*** Block opens ***
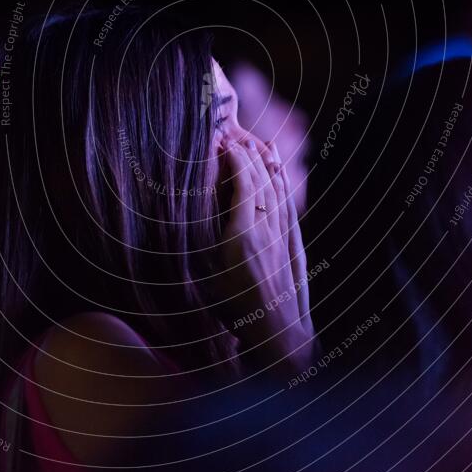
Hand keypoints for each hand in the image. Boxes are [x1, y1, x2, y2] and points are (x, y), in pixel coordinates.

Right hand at [217, 138, 315, 373]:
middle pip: (261, 180)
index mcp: (242, 237)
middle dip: (246, 153)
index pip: (243, 184)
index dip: (234, 159)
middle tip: (231, 136)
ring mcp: (283, 235)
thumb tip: (177, 220)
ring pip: (278, 188)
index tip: (221, 143)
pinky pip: (288, 202)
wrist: (279, 335)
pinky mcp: (294, 242)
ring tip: (253, 141)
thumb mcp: (205, 279)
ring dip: (265, 162)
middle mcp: (266, 231)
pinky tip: (276, 168)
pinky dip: (281, 180)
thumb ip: (196, 245)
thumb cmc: (235, 311)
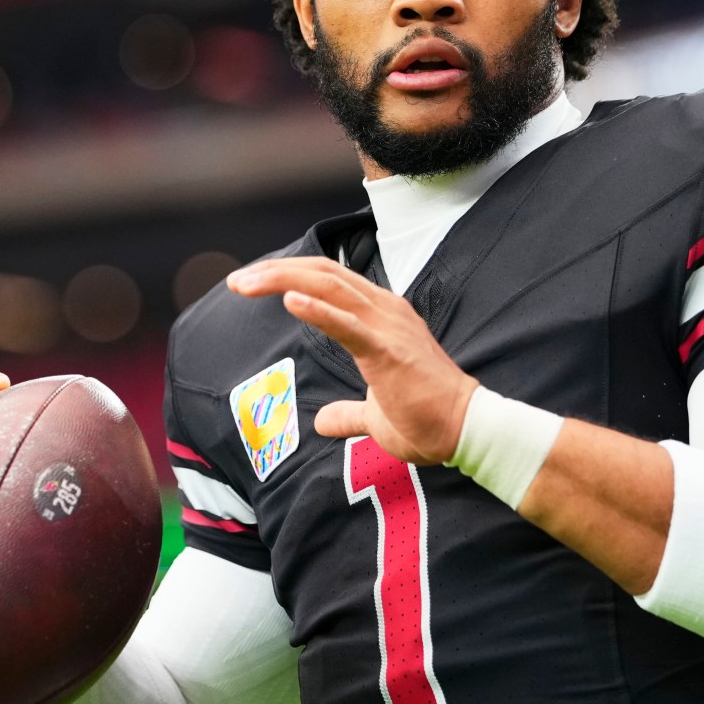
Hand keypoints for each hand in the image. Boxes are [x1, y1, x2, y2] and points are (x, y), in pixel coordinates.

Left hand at [227, 257, 476, 464]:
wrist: (468, 431)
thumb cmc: (429, 421)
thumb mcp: (377, 416)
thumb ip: (348, 413)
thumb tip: (322, 422)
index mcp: (381, 316)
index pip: (329, 280)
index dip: (289, 275)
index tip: (252, 284)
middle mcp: (384, 310)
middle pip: (322, 273)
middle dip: (275, 271)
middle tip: (236, 280)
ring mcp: (387, 326)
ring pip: (328, 287)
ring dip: (282, 280)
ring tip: (245, 283)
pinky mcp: (388, 351)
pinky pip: (346, 324)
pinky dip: (316, 310)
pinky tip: (288, 300)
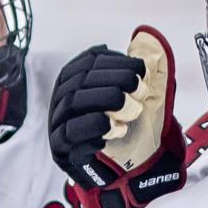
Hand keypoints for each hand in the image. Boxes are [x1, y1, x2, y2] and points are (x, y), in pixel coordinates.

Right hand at [48, 26, 185, 207]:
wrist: (133, 172)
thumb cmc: (135, 129)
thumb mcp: (146, 95)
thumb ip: (148, 66)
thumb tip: (147, 36)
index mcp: (78, 81)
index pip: (86, 61)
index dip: (114, 61)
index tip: (140, 69)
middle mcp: (62, 100)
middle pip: (79, 80)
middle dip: (114, 80)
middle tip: (141, 90)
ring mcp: (58, 124)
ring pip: (74, 102)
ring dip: (108, 101)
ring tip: (132, 110)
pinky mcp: (62, 149)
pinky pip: (72, 132)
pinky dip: (97, 126)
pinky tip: (116, 128)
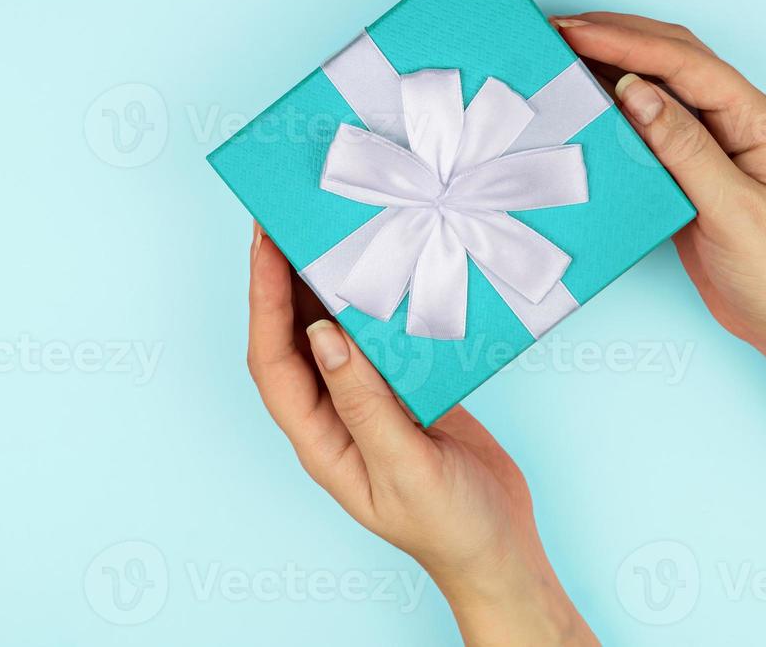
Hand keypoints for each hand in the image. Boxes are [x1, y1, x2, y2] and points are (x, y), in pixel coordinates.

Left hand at [246, 223, 597, 645]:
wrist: (503, 549)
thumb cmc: (450, 526)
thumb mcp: (405, 468)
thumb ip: (366, 404)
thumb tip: (324, 336)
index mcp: (321, 439)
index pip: (274, 359)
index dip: (262, 299)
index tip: (264, 243)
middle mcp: (336, 415)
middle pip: (293, 337)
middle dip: (283, 278)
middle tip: (287, 216)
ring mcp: (372, 401)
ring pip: (338, 331)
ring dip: (331, 284)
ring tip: (330, 228)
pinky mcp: (409, 391)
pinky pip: (384, 338)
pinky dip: (381, 302)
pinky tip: (390, 267)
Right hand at [555, 12, 765, 361]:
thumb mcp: (732, 210)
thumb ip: (683, 148)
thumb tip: (636, 90)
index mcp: (757, 119)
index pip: (687, 64)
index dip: (629, 42)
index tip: (576, 32)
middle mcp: (736, 119)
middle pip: (673, 56)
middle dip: (616, 36)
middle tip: (556, 28)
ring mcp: (713, 141)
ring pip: (660, 81)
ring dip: (614, 60)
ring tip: (562, 49)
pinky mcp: (690, 167)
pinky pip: (648, 121)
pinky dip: (615, 103)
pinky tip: (585, 97)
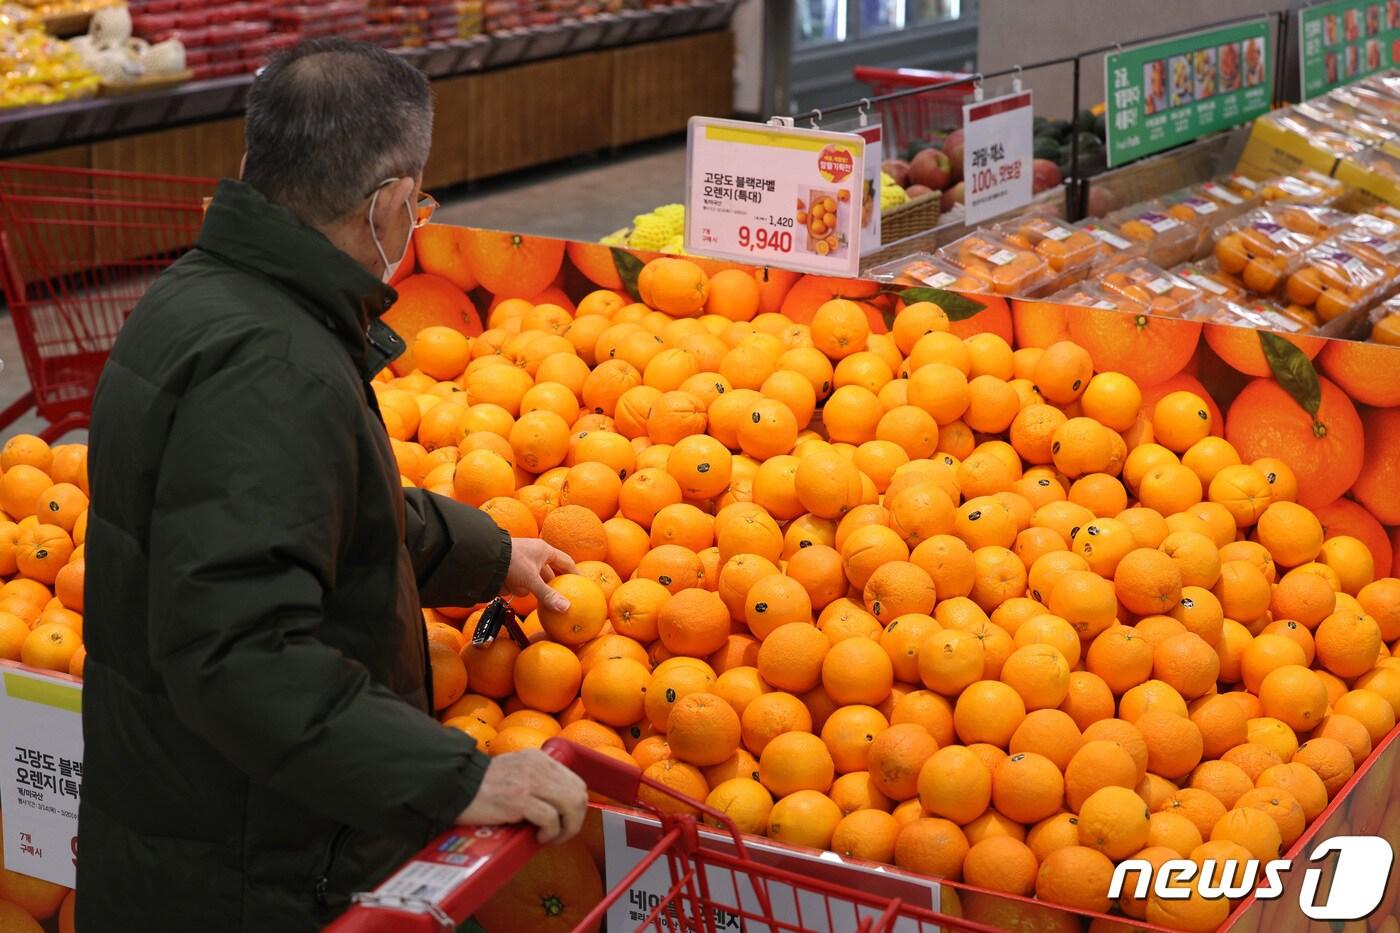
*** Block closes ***
[Work required] Copy out all of the material exactly as written, without its pictures.

[Result of the task]
Hand keypoints for each hand in the image. Boxes are [x1, y1, x2, y2] and points are (x, y), in pixel coordinates.

Right hand at [217, 138, 315, 373]:
middle pip: (261, 180)
index mcp: (242, 237)
middle dip: (246, 153)
index pip: (243, 184)
index dip: (234, 159)
middle tip: (231, 136)
ring mcp: (283, 235)
thumb tip: (177, 220)
ring pip: (278, 188)
index tip: (221, 143)
pinky pip: (288, 202)
wrist: (279, 335)
pinky mcp: (294, 242)
ring tip: (253, 141)
thumb mcp: (205, 279)
ring dip: (265, 162)
middle mcp: (266, 231)
pinky tip: (276, 168)
pinky dip: (281, 180)
thumb ip: (196, 245)
thumb cmc: (235, 311)
Hand keypoints for each hand in the image. Boxes are [x1, y1, x2, y2] and points are (x, y), in pixel coordinates.

Left hand at [227, 257, 476, 464]:
wrist: (468, 431)
thumb cmc: (429, 421)
thumb mcp: (377, 416)
thumb ip: (348, 413)
thumb tip: (322, 422)
index mcp: (381, 316)
index pip: (329, 280)
index dip: (289, 275)
index tip: (252, 284)
middle mcp: (384, 310)
middle pip: (322, 273)
middle dip: (275, 271)
middle tip: (236, 280)
ring mcp: (387, 326)
ring pip: (328, 287)
ring dip: (282, 280)
ring tip: (245, 283)
pinky mcp: (388, 351)
pinky pip: (346, 324)
pinky dip: (316, 310)
pinky tip: (288, 300)
Hand keypoints for each hand in the image. Boxes are [x1, y1, x2, y2] and points are (x, y), in pixel coordinates.

Right hand at [48, 26, 185, 207]:
wrist: (133, 172)
thumb cmc: (135, 129)
thumb mcp: (146, 95)
thumb ip: (148, 66)
thumb tip: (147, 36)
index mcp: (78, 81)
index pip: (86, 61)
index dip: (114, 61)
index tip: (140, 69)
middle mcp: (62, 100)
middle pip: (79, 80)
middle dip: (114, 80)
middle tip: (141, 90)
ring mcp: (58, 124)
ring pip: (74, 102)
ring dip: (108, 101)
ring tip: (132, 110)
pinky mcp: (62, 149)
pinky pip: (72, 132)
pinky dip: (97, 126)
pinky tip: (116, 128)
Hand keypoints for each hand in the image. Boxes are [x1, y1, x2, y2] and points are (x, y), in pixel coordinates.

Left hand at [246, 223, 597, 645]:
wrist: (503, 549)
thumb cmc: (450, 526)
thumb mcp: (405, 468)
thumb ip: (366, 404)
thumb tip: (324, 336)
index mcp: (321, 439)
index pip: (274, 359)
index dip: (262, 299)
index tip: (264, 243)
middle mcp: (336, 415)
middle pip: (293, 337)
middle dip: (283, 278)
middle tip: (287, 216)
ring mcp: (372, 401)
ring pip: (338, 331)
ring dip: (331, 284)
ring tip: (330, 228)
pinky mcp: (409, 391)
pinky pip: (384, 338)
pinky dip: (381, 302)
pinky tip: (390, 267)
Right hand at [555, 12, 765, 361]:
thumb mcp: (732, 210)
thumb ip: (683, 148)
thumb tip: (636, 90)
index mcp: (757, 119)
index pip: (687, 64)
index dip: (629, 42)
index tip: (576, 32)
middle mcp: (736, 119)
middle pip: (673, 56)
middle dip: (616, 36)
middle tip: (556, 28)
ring mcp: (713, 141)
ring pip: (660, 81)
ring dip: (614, 60)
ring tip: (562, 49)
pinky mcp: (690, 167)
pinky pip: (648, 121)
pinky dip: (615, 103)
pinky tip: (585, 97)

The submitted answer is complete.